O dispositivo constitucional estipula que "o mandato dos deputados estaduais será de quatro anos, aplicando-se a eles as normas desta Constituição sobre sistema eleitoral, inviolabilidade, imunidades, remuneração, perda de mandato, licença, impedimentos e incorporação às Forças Armadas".

Com isso, o STF enfatizou que todos os estados e o Distrito Federal são obrigados a respeitar as garantias federais concedidas aos deputados e senadores.

O professor de direito constitucional Henderson Fürst afirmou à Agência Brasil que o entendimento da Corte é claro quanto à extensão das imunidades aos deputados estaduais. No entanto, ele ressaltou que essa proteção não se aplica aos vereadores e alertou que uma nova ADI poderia levar o STF a reavaliar sua posição anterior.

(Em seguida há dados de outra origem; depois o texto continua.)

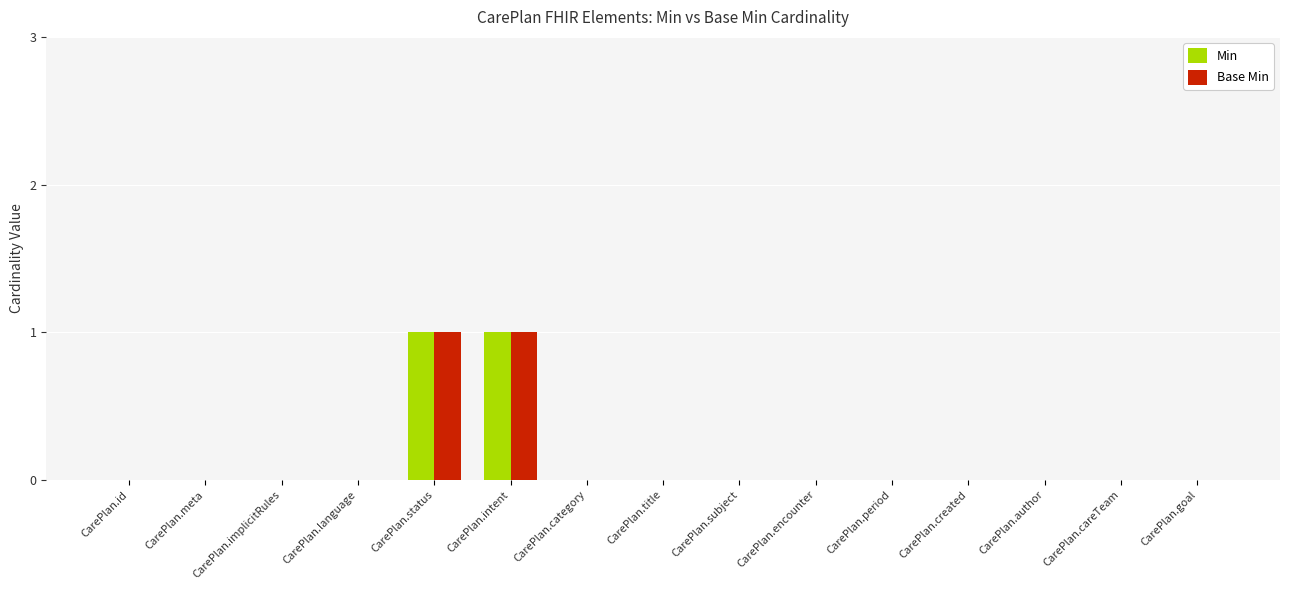

The Base Min series shows 0 at CarePlan.category. True or false?

True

A organização não governamental Transparência Internacional também se manifestou sobre o tema. Em seu comunicado, indicou que entre 1988 e 2001, durante um período em que normas semelhantes à PEC da Blindagem estiveram em vigor, houve um total de 253 investigações inviabilizadas contra parlamentares, comparadas a apenas uma investigação autorizada.

A entidade expressou preocupação com o agravamento da infiltração do crime organizado na política local como resultado da nova proposta aprovada pela Câmara, uma vez que esta dificultaria as investigações contra deputados estaduais.

Os defensores da PEC argumentam que a emenda é uma medida necessária para assegurar o exercício pleno do mandato parlamentar diante de possíveis "perseguições políticas" oriundas do Poder Judiciário.